Squandered Opportunities Haunt the Dallas Cowboys
Despite giving Green Bay two scoring drives off of interceptions, the Cowboys entered the fourth quarter with a two-touchdown lead and needed to either score or at least drain the clock and sit on the ball in order to win the game.
Instead, they possessed the ball for 5:17 over the course of 11 plays. The Packers, by contrast, possessed the ball for 9:27 and 17 plays – producing two touchdowns on their three possessions.
The mathematically minded may have figured out that this doesn’t exactly add up to 15 minutes. The final 16 seconds were wasted by the Cowboys, who let the clock drain for no well-understood reason despite having a pair of timeouts to work with.
Not only that, the Cowboys declined a chance to go up in overtime with a 53-yard field goal attempt, instead opting to go for it on fourth down with three yards to go. The field goal would not have won the game, but it would have insulated them from a return field goal drive and forced the Packers to play for a touchdown.
According to a tweet from ESPN Stats & Info, the Cowboys were 180-0 all-time when leading by 14 points through three quarters. When you factor in the playoffs, they were 195-0 all-time. That streak ended today.
Green Bay Packers Leveraged Opportunity
The Packers, for their part, took advantage of opportunities for seemingly the first time all season. Starting Rudy Ford in place of Darnell Savage was immediately justified, as his two picks were instrumental in the Packers’ comeback.
They also targeted Christian Watson — who has been doing an excellent job getting open all season — much more consistently throughout the game. What’s better is that he earned targets after a pair of drops set the Packers back. In the past, drops would reduce his targets, and Rodgers would look the other way. This time, he earned four catches for three touchdowns and 107 yards.
Entering the game, the Cowboys had one of the top defenses in the NFL. They ranked third in points allowed per drive and points allowed per game, as well as fourth in expected points added from defense. Adding Dak Prescott back to the lineup after injury was supposed to allow the offense to keep pace with the defense and should have thrust them into the conversation as an elite team.
Instead, Prescott threw a pair of critical picks and averaged 5.76 yards per passing attempt – a mark that represents bottom-tier quarterback play. That’s despite a 150-yard game from CeeDee Lamb, who had some astounding catches on what turned out to be an amazing day for high-level receivers across the NFL.
On top of that, the Cowboys forced three fumbles and recovered two of them. One of those fumble recoveries turned into an interception from Prescott.

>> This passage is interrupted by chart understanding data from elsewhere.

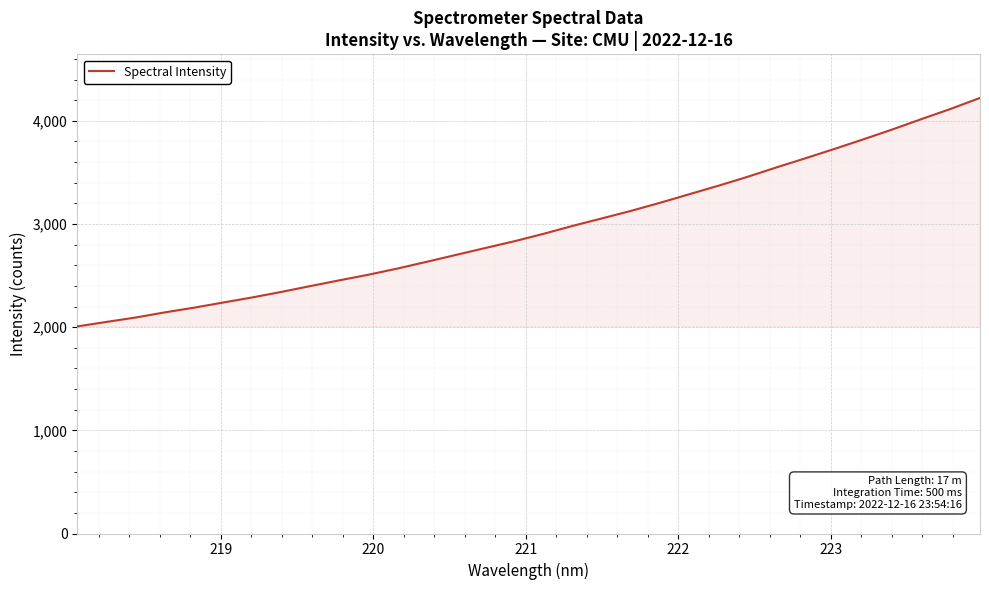

Does the chart have visible grid lines?

Yes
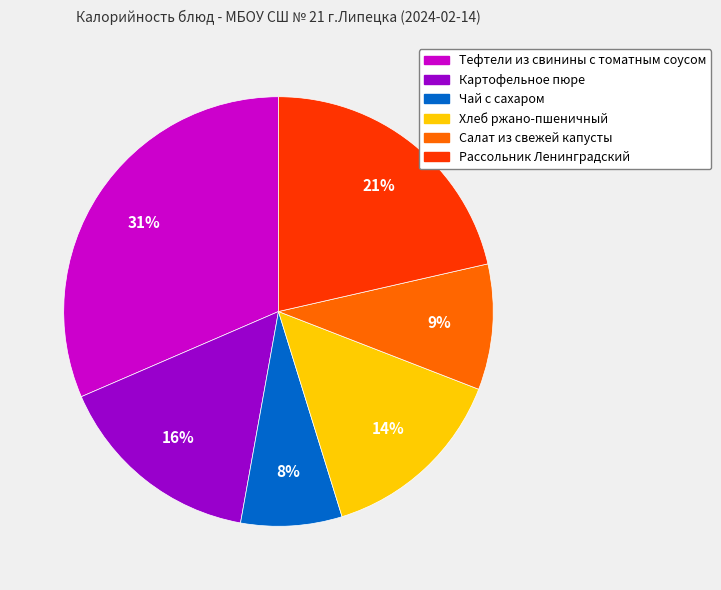

Approximately how many times larger is the value at Рассольник Ленинградский compared to Салат из свежей капусты?

2.3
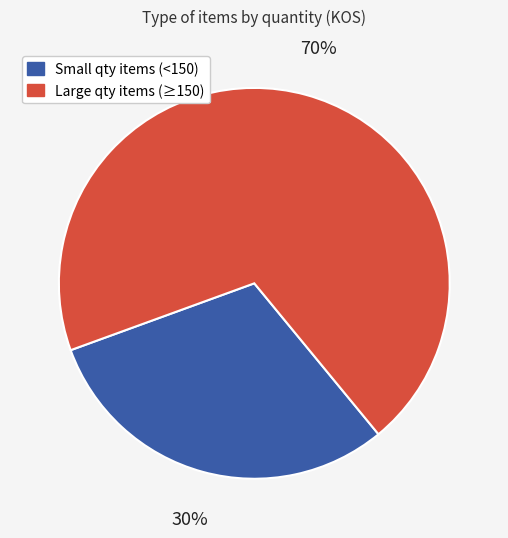

Count the number of slices in the pie.

2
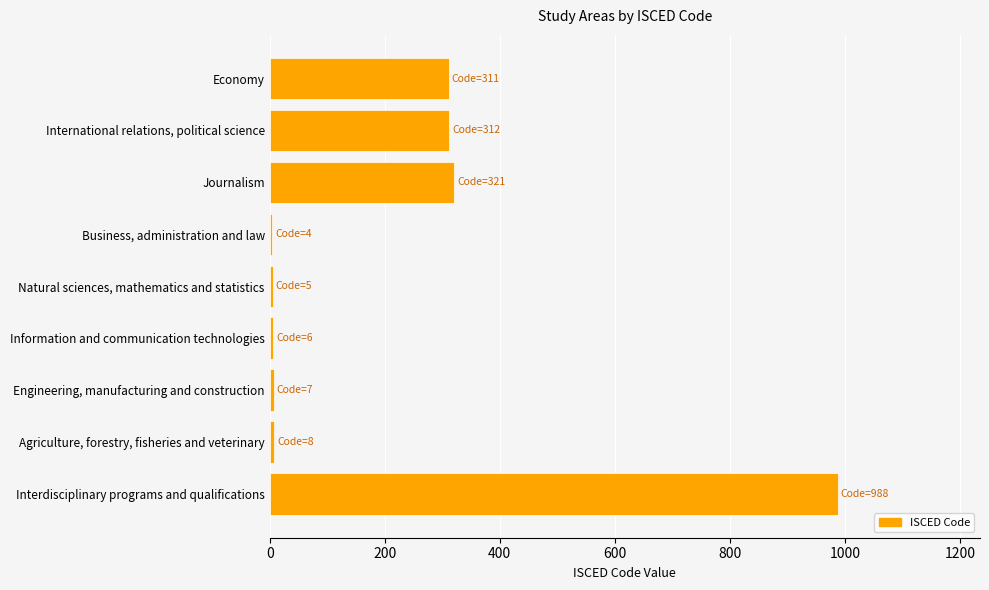

How many values are below 8?

4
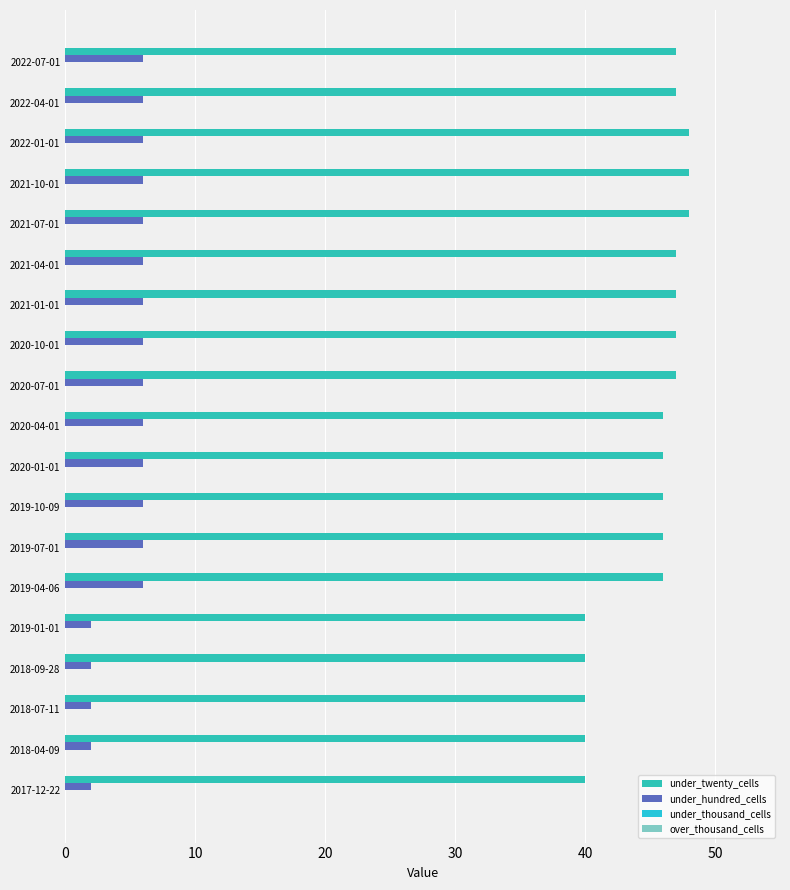

What is the value of the under_twenty_cells bar at the 16th from the left?

48.0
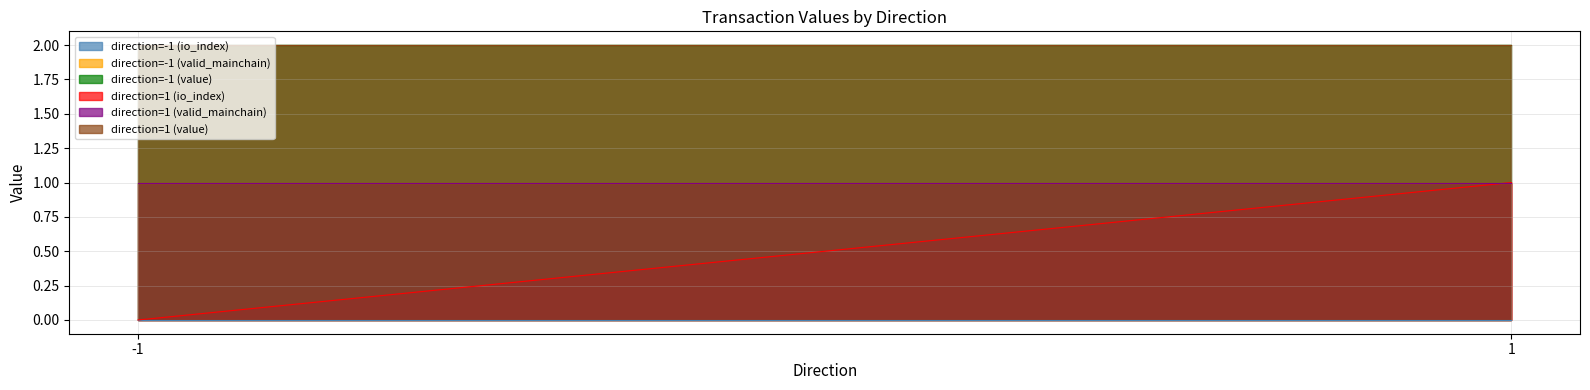

What is the average value of the direction=1 (io_index) series?

0.5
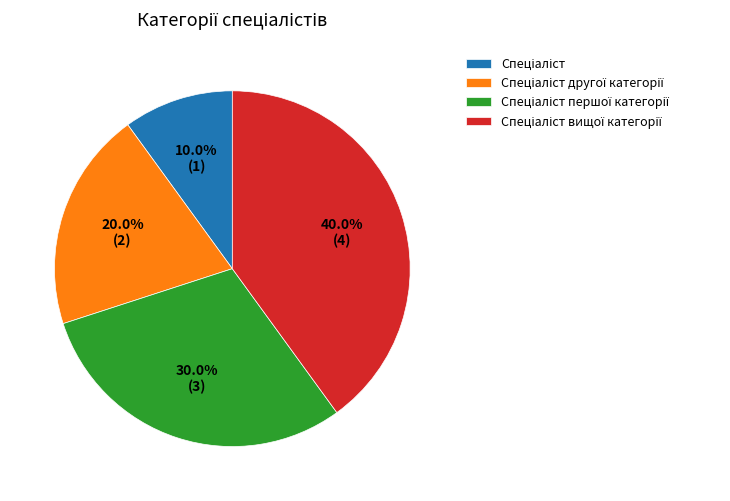

Is there a majority slice in this chart?

No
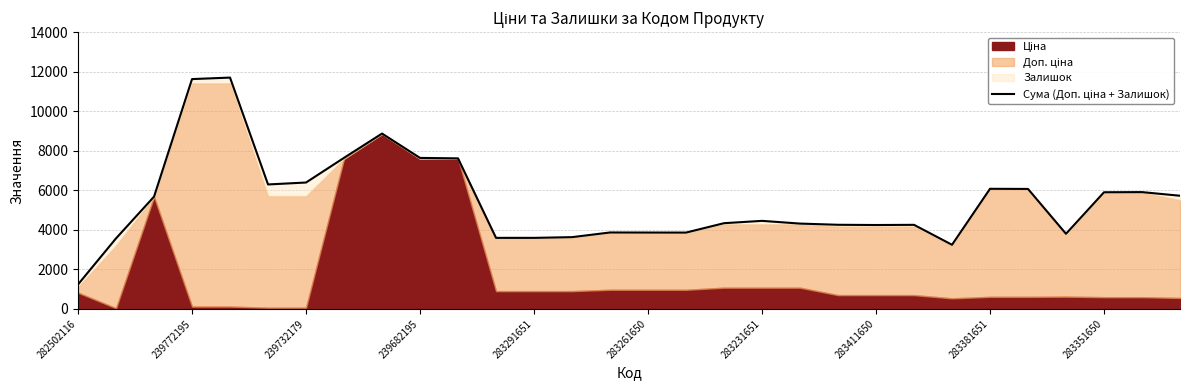

Reading left to right, transcribe all the data shown in this chart.

1234.2	3565.0	5675.8	11624.0	11700.0	6293.0	6391.0	7639.5	8867.7	7635.5	7612.5	3590.6	3590.6	3626.6	3863.0	3860.0	3858.0	4333.1	4451.1	4313.1	4252.6	4240.6	4249.6	3240.6	6073.2	6066.2	3795.9	5898.2	5905.2	5721.8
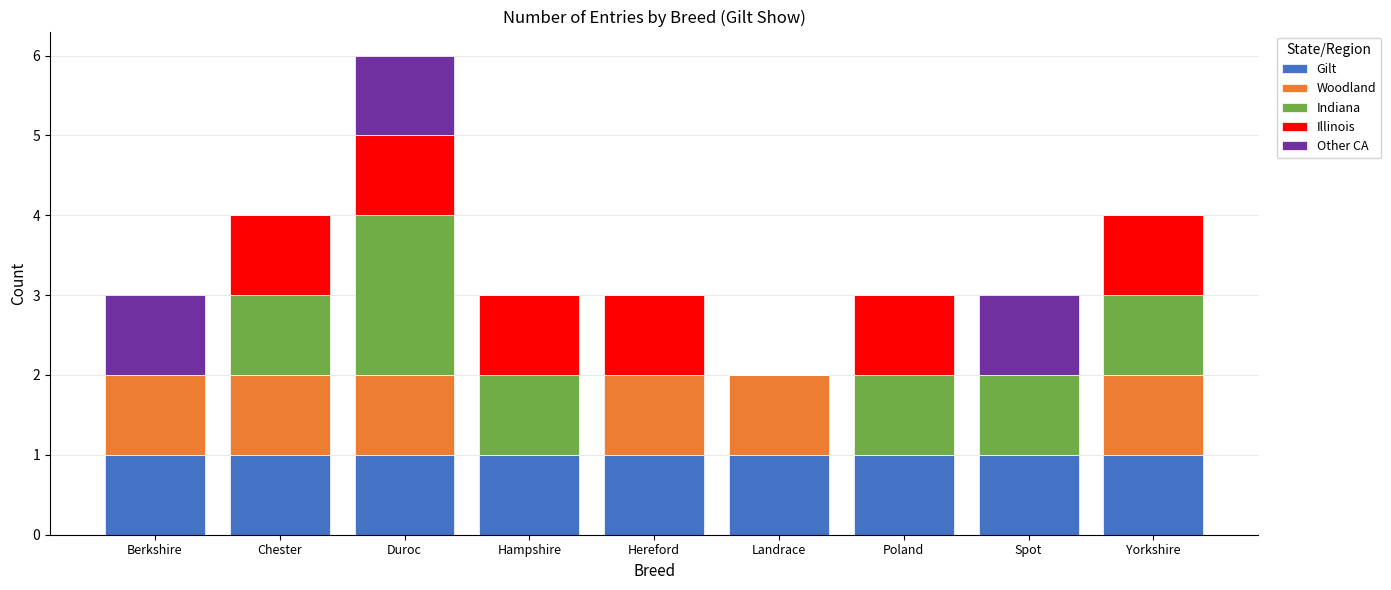

True or false: Gilt has a value of 1 at Hampshire.

True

Dallas Cowboys Have Little Room For Error
The NFC East is the toughest division in football, so there isn’t much room for error. The New York Giants are backing into win after win, and the Philadelphia Eagles are dominating games from beginning to end. The Cowboys can’t afford to drop games against struggling teams – especially ones that will become or already have been common opponents against their division rivals.
Now, the Cowboys are a game behind the Giants and two and a half games behind the Eagles in the NFL Standings.
The Packers, like the Buccaneers, might feel that they’ve recovered the star qualities from their Hall of Fame quarterback. That’s entirely possible, but it could be too late for Green Bay.
If Rodgers has found a way to trust his receivers and the defense can operate better with Ford at safety – even without Rashan Gary – they could make some noise and spoil some playoff runs. But we’ll need to see more than just one game from Green Bay to conclude that they can make a run.
More interesting is the fact that this is perhaps the best team Dallas has assembled in a decade. It’s easy to see what their Super Bowl path would look like.
In traditional Cowboys fashion, it feels like a waste.